We Need More Picket Line Rap Songs Like These

Detroit autoworkers put out excellent rap videos from the GM picket lines supporting the strike. If the working-class movement is going to get stronger, we will need a lot more class-struggle culture like this.

United Auto Workers Go On First National Strike Since 1982

Members of the United Auto Workers outside the General Motors Arlington Assembly Plant on September 16, 2019 in Arlington, Texas.Ron Jenkins / Getty


Class struggle has always had a soundtrack. A hundred years ago, the Industrial Workers of the World (IWW) had Joe Hill, author of popular labor folk songs like “The Preacher and the Slave” and “There’s Power in a Union.” American Communists of the 1930s had baritone Paul Robeson, and the activists of the 1960s and 1970s had folksy Joan Baez and Phil Ochs. Today’s striking autoworkers have GmacCash.

Fifty thousand workers at General Motors (GM) are entering week four of a massive strike. GM is losing millions, but won’t give in to union negotiators. Workers’ major demand is an end to the multitiered contracts which screw over new and temporary workers — who now have to work for eight years before reaching full pay — and undermine the solidarity and wages of the whole union.

When the United Autoworkers (UAW) and other industrial unions were built in the 1930s and 1940s, millions of workers went on strike each year, coming together across lines of skill, ethnicity, and geography. Since the 1970s, however, union membership and strike participation have declined precipitously, while millions of manufacturing jobs have been relocated to nonunion plants and income inequality soars. In 2017, only 25,000 workers participated in major work stoppages, the second lowest year on record.

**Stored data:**

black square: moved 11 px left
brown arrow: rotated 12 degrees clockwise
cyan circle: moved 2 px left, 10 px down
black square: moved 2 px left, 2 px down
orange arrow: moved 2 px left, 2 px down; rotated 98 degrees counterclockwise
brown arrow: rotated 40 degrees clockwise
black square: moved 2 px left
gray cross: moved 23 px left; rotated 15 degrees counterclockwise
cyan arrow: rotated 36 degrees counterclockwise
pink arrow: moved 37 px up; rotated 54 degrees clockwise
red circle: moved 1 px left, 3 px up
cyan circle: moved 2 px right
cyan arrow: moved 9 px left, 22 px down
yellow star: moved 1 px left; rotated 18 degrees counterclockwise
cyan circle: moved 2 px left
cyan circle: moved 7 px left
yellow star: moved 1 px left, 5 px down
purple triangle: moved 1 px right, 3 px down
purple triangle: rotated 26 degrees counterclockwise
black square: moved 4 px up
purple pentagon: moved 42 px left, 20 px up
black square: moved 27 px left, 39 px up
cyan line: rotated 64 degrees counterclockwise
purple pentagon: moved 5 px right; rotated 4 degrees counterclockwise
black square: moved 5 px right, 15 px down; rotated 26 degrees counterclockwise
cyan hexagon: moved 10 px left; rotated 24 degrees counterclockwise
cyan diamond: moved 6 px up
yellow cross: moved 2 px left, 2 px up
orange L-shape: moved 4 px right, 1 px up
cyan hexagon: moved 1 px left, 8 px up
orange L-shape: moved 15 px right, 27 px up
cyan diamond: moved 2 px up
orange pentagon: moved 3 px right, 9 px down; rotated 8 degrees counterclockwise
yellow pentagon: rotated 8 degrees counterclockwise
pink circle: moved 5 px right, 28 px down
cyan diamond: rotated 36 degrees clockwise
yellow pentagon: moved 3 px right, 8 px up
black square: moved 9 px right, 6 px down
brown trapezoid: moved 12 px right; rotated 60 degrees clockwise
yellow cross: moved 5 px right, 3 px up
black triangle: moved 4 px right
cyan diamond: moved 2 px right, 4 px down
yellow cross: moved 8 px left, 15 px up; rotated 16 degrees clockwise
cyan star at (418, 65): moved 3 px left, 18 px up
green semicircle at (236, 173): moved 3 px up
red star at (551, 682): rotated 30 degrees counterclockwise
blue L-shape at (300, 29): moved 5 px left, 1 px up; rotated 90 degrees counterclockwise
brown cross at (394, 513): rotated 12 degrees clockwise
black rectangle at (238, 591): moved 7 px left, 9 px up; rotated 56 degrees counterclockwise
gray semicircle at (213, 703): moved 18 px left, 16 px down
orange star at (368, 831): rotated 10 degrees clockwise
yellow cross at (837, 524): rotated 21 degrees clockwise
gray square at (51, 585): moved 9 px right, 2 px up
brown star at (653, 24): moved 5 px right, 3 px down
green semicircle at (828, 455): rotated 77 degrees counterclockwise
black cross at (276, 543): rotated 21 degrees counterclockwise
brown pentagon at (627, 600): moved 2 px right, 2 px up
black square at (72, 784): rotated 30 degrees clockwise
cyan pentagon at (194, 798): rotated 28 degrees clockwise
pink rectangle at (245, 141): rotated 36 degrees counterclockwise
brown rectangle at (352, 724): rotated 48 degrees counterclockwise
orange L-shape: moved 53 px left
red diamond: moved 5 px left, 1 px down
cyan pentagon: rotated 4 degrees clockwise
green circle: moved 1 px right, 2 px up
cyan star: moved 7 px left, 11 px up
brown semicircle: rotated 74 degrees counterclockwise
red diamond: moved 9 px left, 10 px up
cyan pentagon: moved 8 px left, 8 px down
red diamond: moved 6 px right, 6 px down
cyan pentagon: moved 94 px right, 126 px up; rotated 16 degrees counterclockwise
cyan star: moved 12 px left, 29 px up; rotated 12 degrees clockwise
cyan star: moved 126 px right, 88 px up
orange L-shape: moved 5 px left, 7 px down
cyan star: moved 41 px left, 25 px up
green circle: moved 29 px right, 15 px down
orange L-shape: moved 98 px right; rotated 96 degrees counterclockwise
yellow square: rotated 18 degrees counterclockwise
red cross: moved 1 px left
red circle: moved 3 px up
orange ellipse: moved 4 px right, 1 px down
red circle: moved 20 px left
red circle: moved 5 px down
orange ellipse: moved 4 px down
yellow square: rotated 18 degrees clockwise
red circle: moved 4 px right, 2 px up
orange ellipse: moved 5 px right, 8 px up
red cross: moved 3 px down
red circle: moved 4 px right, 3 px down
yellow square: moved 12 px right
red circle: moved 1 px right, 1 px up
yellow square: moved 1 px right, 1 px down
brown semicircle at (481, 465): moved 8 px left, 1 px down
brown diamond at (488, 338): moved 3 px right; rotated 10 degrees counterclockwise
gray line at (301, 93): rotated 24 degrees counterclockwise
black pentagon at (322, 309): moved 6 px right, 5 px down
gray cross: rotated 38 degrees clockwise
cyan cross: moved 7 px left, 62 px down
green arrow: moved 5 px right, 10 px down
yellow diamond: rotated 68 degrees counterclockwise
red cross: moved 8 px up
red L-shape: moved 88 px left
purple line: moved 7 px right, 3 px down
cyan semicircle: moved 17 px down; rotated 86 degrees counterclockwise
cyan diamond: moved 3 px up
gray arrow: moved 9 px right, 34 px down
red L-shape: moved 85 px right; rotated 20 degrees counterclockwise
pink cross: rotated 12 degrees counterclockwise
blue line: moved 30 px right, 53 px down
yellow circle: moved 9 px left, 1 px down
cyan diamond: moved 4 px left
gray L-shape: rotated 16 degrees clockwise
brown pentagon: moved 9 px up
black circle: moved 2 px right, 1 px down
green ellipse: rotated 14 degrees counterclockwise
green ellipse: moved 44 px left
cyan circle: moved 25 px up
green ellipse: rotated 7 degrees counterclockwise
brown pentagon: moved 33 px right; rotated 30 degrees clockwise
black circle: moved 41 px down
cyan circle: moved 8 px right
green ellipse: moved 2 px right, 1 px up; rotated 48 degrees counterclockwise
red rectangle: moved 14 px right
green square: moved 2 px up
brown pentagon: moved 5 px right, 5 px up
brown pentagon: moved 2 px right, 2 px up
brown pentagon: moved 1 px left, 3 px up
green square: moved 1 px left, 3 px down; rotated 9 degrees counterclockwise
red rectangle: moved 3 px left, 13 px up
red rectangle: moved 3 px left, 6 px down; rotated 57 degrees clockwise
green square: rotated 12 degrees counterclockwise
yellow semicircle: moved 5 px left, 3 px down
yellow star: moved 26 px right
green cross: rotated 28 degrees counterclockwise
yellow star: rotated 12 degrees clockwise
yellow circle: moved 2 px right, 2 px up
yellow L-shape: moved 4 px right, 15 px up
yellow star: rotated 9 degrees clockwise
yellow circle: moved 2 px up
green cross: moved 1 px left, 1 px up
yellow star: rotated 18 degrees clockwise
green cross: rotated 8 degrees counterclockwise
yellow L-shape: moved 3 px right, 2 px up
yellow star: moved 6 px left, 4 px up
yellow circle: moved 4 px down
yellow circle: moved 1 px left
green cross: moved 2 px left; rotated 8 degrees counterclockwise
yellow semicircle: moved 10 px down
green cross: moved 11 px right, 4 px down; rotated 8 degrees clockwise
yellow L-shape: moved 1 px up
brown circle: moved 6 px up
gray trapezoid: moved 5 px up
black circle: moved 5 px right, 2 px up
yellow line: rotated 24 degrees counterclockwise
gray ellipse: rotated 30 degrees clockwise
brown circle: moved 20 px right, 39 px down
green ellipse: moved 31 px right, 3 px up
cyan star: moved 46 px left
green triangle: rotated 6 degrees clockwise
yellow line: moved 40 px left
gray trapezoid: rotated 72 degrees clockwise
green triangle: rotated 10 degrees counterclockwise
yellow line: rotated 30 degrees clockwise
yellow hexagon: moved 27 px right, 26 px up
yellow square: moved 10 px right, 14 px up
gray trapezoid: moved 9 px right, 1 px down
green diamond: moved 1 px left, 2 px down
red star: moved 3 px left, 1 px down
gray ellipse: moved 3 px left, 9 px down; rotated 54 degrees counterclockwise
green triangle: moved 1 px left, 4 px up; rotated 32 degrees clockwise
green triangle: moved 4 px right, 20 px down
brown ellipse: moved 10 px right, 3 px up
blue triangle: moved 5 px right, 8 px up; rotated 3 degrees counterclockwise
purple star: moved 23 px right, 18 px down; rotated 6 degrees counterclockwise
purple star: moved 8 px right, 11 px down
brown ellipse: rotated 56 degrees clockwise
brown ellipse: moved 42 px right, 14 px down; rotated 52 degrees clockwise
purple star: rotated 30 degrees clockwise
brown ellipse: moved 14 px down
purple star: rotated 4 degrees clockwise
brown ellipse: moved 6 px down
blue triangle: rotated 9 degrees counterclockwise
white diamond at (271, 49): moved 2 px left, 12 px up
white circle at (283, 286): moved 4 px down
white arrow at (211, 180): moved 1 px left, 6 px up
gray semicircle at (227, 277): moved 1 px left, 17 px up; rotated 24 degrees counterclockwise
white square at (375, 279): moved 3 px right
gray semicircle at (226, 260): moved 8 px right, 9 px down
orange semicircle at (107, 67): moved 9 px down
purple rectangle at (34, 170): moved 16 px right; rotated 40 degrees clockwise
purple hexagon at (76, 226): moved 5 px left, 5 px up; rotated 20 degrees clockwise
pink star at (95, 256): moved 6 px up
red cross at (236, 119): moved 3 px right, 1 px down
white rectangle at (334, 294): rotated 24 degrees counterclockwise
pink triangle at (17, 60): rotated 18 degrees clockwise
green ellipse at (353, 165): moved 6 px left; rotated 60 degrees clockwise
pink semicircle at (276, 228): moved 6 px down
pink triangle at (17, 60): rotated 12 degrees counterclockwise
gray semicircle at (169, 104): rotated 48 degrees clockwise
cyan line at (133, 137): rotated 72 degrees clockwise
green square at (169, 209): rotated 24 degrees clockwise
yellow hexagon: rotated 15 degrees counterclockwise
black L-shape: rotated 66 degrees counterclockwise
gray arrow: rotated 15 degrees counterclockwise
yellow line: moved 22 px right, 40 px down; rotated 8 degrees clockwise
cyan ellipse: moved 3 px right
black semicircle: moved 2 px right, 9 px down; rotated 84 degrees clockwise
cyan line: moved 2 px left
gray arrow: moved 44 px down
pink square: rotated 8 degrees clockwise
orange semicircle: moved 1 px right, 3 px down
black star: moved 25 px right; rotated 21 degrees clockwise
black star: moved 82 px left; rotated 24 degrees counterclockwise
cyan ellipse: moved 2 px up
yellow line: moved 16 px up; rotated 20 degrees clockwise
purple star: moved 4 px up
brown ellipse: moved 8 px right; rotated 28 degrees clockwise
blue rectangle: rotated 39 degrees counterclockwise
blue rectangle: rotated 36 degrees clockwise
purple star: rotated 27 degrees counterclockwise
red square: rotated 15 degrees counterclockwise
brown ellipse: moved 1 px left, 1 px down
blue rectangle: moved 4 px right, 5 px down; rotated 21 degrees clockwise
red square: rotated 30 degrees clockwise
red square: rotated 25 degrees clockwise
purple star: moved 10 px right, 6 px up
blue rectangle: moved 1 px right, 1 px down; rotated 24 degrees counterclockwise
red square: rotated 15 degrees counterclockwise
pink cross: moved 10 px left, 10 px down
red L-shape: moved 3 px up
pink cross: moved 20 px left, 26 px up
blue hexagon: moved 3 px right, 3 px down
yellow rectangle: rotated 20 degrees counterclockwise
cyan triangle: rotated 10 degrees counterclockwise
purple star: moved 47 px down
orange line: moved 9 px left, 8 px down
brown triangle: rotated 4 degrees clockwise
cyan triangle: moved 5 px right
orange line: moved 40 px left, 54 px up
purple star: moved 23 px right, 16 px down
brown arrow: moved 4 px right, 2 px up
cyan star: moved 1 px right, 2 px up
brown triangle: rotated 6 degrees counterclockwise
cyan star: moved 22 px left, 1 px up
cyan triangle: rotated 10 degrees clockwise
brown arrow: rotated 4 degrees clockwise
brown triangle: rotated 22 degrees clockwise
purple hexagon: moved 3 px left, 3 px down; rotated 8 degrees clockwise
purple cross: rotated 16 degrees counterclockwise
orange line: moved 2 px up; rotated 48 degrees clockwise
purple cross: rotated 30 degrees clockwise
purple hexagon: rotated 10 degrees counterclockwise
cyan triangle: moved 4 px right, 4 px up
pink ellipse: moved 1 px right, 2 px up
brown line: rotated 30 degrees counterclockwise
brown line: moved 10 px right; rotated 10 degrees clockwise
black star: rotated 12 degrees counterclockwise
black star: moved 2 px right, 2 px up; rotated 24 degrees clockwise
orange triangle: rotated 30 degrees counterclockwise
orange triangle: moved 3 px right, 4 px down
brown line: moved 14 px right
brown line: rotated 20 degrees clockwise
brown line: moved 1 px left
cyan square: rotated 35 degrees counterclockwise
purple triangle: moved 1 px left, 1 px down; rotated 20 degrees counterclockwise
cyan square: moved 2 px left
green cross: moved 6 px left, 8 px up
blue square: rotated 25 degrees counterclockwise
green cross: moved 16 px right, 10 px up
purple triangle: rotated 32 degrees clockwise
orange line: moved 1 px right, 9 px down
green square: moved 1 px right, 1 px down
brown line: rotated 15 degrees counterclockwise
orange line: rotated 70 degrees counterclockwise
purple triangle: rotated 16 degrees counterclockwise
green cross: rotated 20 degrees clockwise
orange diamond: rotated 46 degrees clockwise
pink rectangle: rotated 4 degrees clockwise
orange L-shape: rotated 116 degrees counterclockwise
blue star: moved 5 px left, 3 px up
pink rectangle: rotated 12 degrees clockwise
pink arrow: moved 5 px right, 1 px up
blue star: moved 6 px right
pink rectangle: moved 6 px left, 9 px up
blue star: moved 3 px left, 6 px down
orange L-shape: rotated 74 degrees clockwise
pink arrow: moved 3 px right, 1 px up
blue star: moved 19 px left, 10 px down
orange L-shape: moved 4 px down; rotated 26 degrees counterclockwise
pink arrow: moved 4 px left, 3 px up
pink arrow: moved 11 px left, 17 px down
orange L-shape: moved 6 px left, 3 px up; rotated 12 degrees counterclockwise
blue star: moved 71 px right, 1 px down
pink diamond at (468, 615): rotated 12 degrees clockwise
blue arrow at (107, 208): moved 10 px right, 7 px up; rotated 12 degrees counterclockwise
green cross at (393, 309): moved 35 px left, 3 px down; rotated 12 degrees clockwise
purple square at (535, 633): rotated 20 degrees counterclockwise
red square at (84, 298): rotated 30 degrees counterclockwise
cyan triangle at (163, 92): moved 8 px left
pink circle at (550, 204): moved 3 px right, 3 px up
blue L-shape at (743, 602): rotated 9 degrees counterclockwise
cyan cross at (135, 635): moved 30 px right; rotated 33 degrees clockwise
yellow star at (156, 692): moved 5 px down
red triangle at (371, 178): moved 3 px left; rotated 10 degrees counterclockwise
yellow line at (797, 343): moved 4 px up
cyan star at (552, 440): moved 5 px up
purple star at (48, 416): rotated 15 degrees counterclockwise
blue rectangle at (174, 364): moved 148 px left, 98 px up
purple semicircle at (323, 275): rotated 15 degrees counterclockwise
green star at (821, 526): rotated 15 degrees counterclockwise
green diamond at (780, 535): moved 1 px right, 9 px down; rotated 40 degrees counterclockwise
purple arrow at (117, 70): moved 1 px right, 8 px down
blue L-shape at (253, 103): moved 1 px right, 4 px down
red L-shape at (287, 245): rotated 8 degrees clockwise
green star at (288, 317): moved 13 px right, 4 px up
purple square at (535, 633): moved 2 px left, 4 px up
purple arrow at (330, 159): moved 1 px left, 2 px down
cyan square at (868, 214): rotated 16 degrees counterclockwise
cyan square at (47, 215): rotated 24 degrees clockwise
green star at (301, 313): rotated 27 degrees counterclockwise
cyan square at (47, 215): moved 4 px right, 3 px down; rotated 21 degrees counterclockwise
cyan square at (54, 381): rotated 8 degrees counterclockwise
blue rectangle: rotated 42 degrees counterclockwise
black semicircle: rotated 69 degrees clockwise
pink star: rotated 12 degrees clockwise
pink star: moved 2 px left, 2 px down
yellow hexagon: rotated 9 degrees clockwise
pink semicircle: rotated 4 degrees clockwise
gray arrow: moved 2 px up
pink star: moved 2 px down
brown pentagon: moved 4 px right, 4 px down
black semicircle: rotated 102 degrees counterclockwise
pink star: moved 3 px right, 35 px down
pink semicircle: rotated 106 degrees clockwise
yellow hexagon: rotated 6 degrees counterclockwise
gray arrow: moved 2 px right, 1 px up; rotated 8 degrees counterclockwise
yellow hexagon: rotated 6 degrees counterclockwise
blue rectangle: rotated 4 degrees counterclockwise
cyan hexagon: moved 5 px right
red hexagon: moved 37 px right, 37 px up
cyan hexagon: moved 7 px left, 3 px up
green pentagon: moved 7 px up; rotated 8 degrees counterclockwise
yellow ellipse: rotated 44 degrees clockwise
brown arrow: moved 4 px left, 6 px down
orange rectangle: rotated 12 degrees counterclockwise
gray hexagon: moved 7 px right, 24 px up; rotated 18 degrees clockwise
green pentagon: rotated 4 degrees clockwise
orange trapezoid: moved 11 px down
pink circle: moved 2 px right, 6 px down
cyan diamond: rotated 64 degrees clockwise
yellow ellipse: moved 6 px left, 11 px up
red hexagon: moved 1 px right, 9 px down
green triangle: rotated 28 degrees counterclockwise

**Requirement 1:**
Answer these questions from the article on picket line rap songs:
(a) How many General Motors workers are on strike?
(b) Whom does the article name as the musician that today's striking autoworkers have?
(c) How many workers took part in major work stoppages in 2017?
**Requirement 2:**
According to the article on picket line rap songs, why do the striking workers want an end to the multitiered contracts? Answer in one to three sentences.
**Requirement 3:**
Reproduce the part of the article on picket line rap songs starting at "When the United" and ending at "year on record.".

**Task answer 1:**
(a) Fifty thousand.
(b) GmacCash.
(c) 25,000.

**Task answer 2:**
The contracts hurt new and temporary workers, who now must work eight years before reaching full pay. They also undermine the solidarity and wages of the whole union.

**Task answer 3:**
When the United Autoworkers (UAW) and other industrial unions were built in the 1930s and 1940s, millions of workers went on strike each year, coming together across lines of skill, ethnicity, and geography. Since the 1970s, however, union membership and strike participation have declined precipitously, while millions of manufacturing jobs have been relocated to nonunion plants and income inequality soars. In 2017, only 25,000 workers participated in major work stoppages, the second lowest year on record.